Subsidy Battle

April 2, 2018

About the author: Bill Swichtenberg is Editorial Director. He can be reached at [email protected]

Utah, like every other state in the nation, continues to be impacted by the national economic downturn. Governor Mike Leavitt has implemented a 1,000-Day Economic Plan with the goal of positioning Utah for prosperity over the long term. He believes that Utah must align the state budget with its long-term economic strategy and apply wise fiscal practices.

Gov. Leavitt proposed five budget principles for addressing the FY 2003 budget shortfall and his FY 2004 budget recommendations. One of these guiding principles is to reduce water subsidies. He proposed to eliminate the earmarking of sales taxes for water development.

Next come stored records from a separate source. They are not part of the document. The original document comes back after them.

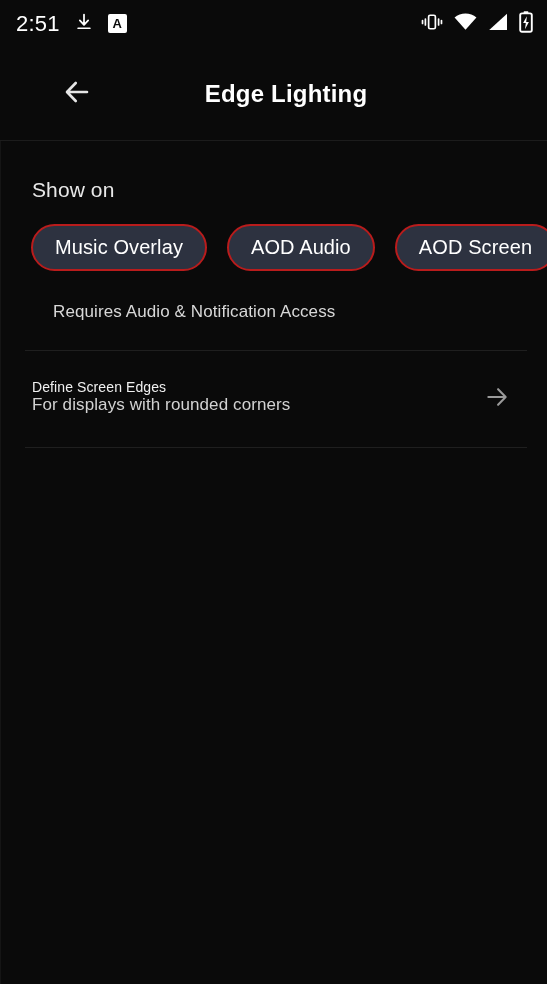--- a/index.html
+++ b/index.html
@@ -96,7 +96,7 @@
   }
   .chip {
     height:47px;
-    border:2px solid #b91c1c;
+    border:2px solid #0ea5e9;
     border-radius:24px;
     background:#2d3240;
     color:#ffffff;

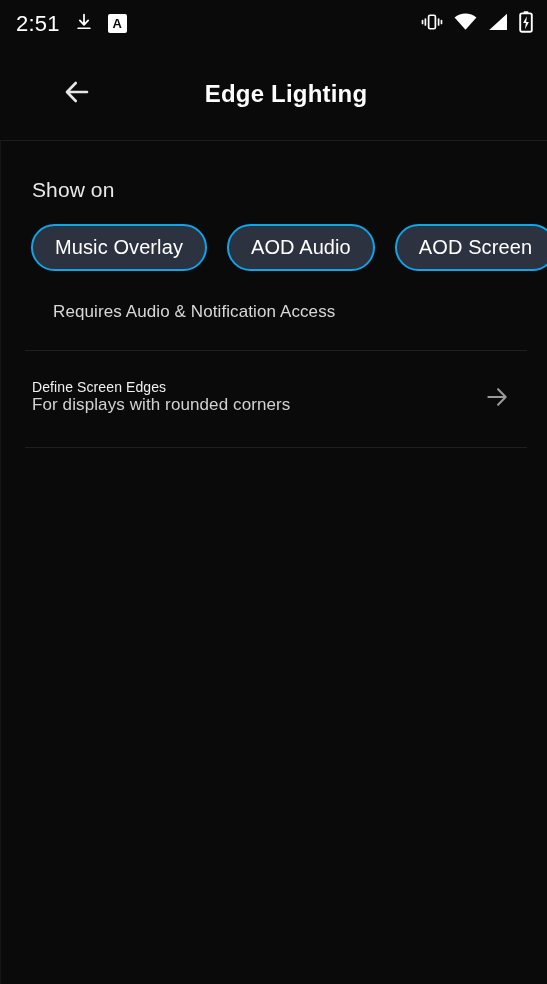--- a/index.html
+++ b/index.html
@@ -220,7 +220,7 @@
         <span>Music Overlay</span>
       </div>
       <div class="chip">
-        <span>AOD Audio</span>
+        <span>AOD Music</span>
       </div>
       <div class="chip">
         <span>AOD Screen</span>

A task force on alternative revenue sources for water funding was set up this summer after the Utah Governor tried to shift about $18.5 million from the state water development budget to education. This money is collected from a 0.0625 percent sales tax. In shifting the money to education, Gov. Leavitt argued that taxpayers should not be subsidizing water projects. He also called for increased water conservation.

The Utah Legislature, which has supported large water development projects in the past, compromised by cutting $2 million in water subsidies and promising to find water-funding alternatives to introduce to the 2003 Legislature.

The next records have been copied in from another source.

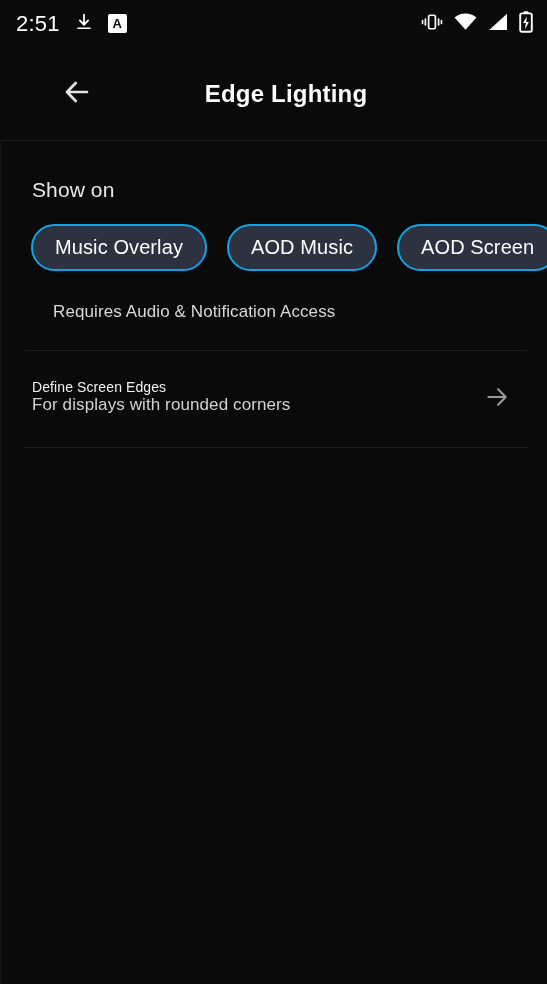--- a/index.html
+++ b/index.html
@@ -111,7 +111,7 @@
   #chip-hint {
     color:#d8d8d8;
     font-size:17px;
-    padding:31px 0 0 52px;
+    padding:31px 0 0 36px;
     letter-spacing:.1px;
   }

The task force (composed of four lawmakers and three representatives from the Governor's Cabinet) began looking at who should pay for water and what method to charge for it. Quickly eliminated from alternative funding proposals were a tax on toilets, a tax on soft drinks, a surcharge on water rights and a state-sponsored lottery. The latter two plans actually have been implemented to help water funding in other states.

Still under consideration by the task force are a combination of taxes or surcharges on excessive water use during the summer; water and sewer bills; boats and personal water-craft; admissions to state water parks and golf courses; waterfowl hunting and fishing licenses; metered water sales; and a statewide property tax for water development. Environmentalists believe the task force should focus its efforts on revenue sources such as water-use taxes that encourage conservation. They feel property taxes do not advocate conservation.

Revenue from the new taxes and surcharges will be used to pay for an estimated $5 billion in dams, pipelines, water treatment plants and sewage treatment plants needed during the next 20 years to meet the demands of Utah's growing population.

In FY02, $41.3 million was provided in loans and grants from governmental agencies to water/wastewater suppliers in Utah. This was approximately 22 percent of the funds for drinking water projects in the state. About 12 percent of the $41.3 million provided came from state sales tax supported loan funds.

While realizing water projects are vital to Utah's growth and prosperity, they are striving for greater efficiencies in their systems and self-generating funding sources. As in other states, the future is at stake.